Lipid metabolism is closely related to the improvement of vascular calcification (VC) in chronic kidney disease (CKD). Globular adiponectin (gAd) has been reported to be involved in the development of VC in CKD, but the detailed regulatory role remains unclear. The present study is aimed to investigate the biological function and the underlying regulation mechanism of gAd in the process of VC during CKD. Vascular smooth muscle cells (VSMCs) calcification was determined by Alizarin Red S staining. Protein signaling related with VC was tested by western blotting. The expression and intracellular localization of runt-related transcription factor 2 (Runx2) was detected by immunofluorescence and uraemic rat with VC was established by a two-step nephrectomy. Combined with the results of Alizarin Red S staining, we discovered that β-glycerophosphate (β-Gp)-induced the osteoblastic differentiation of VSMCs was significantly reversed by gAd treatment. Along with the VSMCs calcification and the increase of Runx2 in β-Gp-exposed VSMCs, the activities of protein kinase B (AKT) and Wnt/β-catenin pathway were enhanced, but that were counteracted by the exposure of gAd in rat and human VSMCs. After administration with agonists of the Wnt (SKL2001) and AKT (SC79), there appeared more osteoblastic differentiation and higher expression of Runx2 in gAd-treated VSMCs, but showing lower impact in the presence of SC79 than that in the presence of SKL2001. In the in vivo experiments, intravenous injection of gAd also significantly inhibited VC and Runx2 level in uraemic rat in a dose-dependent manner, possibly through regulating Wnt/β-catenin pathway. This study demonstrates that gAd ameliorates osteoblastic differentiation of VSMCs possibly by blocking PI3K/AKT and Wnt/β-catenin signaling transduction. The findings provide an important foundation for gAd in treating VC in kidney diseases.

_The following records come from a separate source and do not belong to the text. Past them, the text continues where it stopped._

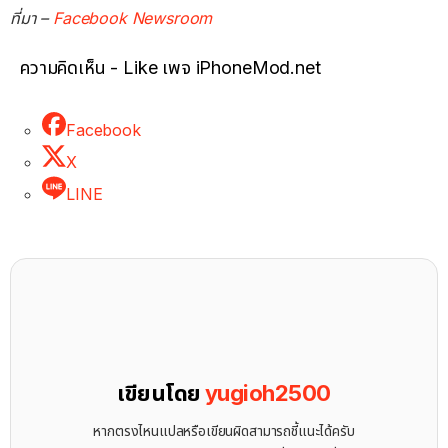
ที่มา –
Facebook Newsroom
ความคิดเห็น - Like เพจ iPhoneMod.net
Facebook
X
LINE
เขียนโดย
yugioh2500
หากตรงไหนแปลหรือเขียนผิดสามารถชี้แนะได้ครับ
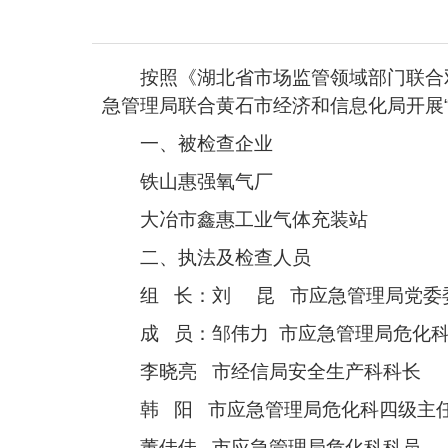
按照《湖北省市场监管领域部门联合
急管理局联合黄石市经济和信息化局开展
一、被检查企业
铁山惠强氧气厂
大冶市鑫惠工业气体充装站
二、执法及检查人员
组 长：刘 昆 市应急管理局党委
成 员：邹伟力 市应急管理局危化
李晓亮 市经信局安全生产科
韩 阳 市应急管理局危化科四级主
董佳佳 市应急管理局危化科科员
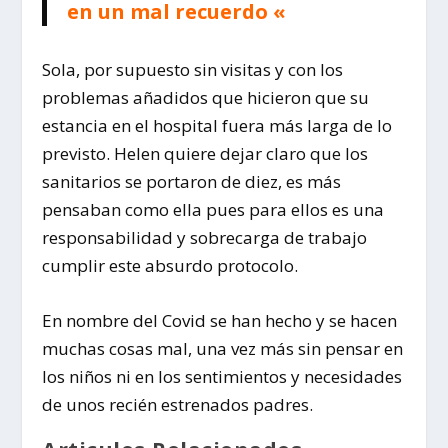
en un mal recuerdo «
Sola, por supuesto sin visitas y con los
problemas añadidos que hicieron que su
estancia en el hospital fuera más larga de lo
previsto. Helen quiere dejar claro que los
sanitarios se portaron de diez, es más
pensaban como ella pues para ellos es una
responsabilidad y sobrecarga de trabajo
cumplir este absurdo protocolo.
En nombre del Covid se han hecho y se hacen
muchas cosas mal, una vez más sin pensar en
los niños ni en los sentimientos y necesidades
de unos recién estrenados padres.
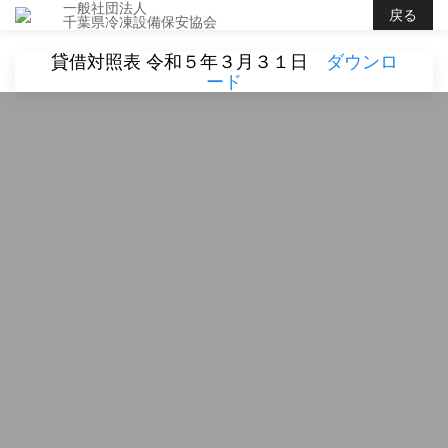
一般社団法人
戻る
千葉県冷凍設備保安協会
貸借対照表 令和５年３月３１日
ダウンロ
ード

脂质代谢与慢性肾脏病（CKD）血管钙化（VC）的改善密切相关。据报道，球状脂联素（gAd）参与 CKD 中 VC 的发展，但详细的调节作用仍不清楚。本研究旨在探讨gAd在CKD过程中VC的生物学功能及其潜在调控机制。通过茜素红 S 染色测定血管平滑肌细胞 (VSMC) 钙化。通过蛋白质印迹法测试与 VC 相关的蛋白质信号传导。采用免疫荧光法检测runt相关转录因子2（Runx2）的表达和细胞内定位，并通过两步肾切除术建立尿毒症大鼠VC。结合茜素红S染色结果，我们发现gAd处理显着逆转了β-甘油磷酸（β-Gp）诱导的VSMCs成骨细胞分化。在大鼠和人类中，随着 VSMC 钙化和 β-Gp 暴露的 VSMC 中 Runx2 的增加，蛋白激酶 B (AKT) 和 Wnt/β-catenin 通路的活性增强，但受到 gAd 暴露的抵消VSMC。给予Wnt (SKL2001)和AKT (SC79)激动剂后，gAd处理的VSMC中出现更多的成骨细胞分化和更高的Runx2表达，但在SC79存在下的影响低于SKL2001存在下的影响。在体内实验中，静脉注射gAd也以剂量依赖的方式显着抑制尿毒症大鼠VC和Runx2水平，可能是通过调节Wnt/β-catenin通路而实现的。 这项研究表明，gAd 可能通过阻断 PI3K/AKT 和 Wnt/β-catenin 信号转导来改善 VSMC 的成骨细胞分化。该研究结果为 gAd 治疗肾脏疾病 VC 提供了重要基础。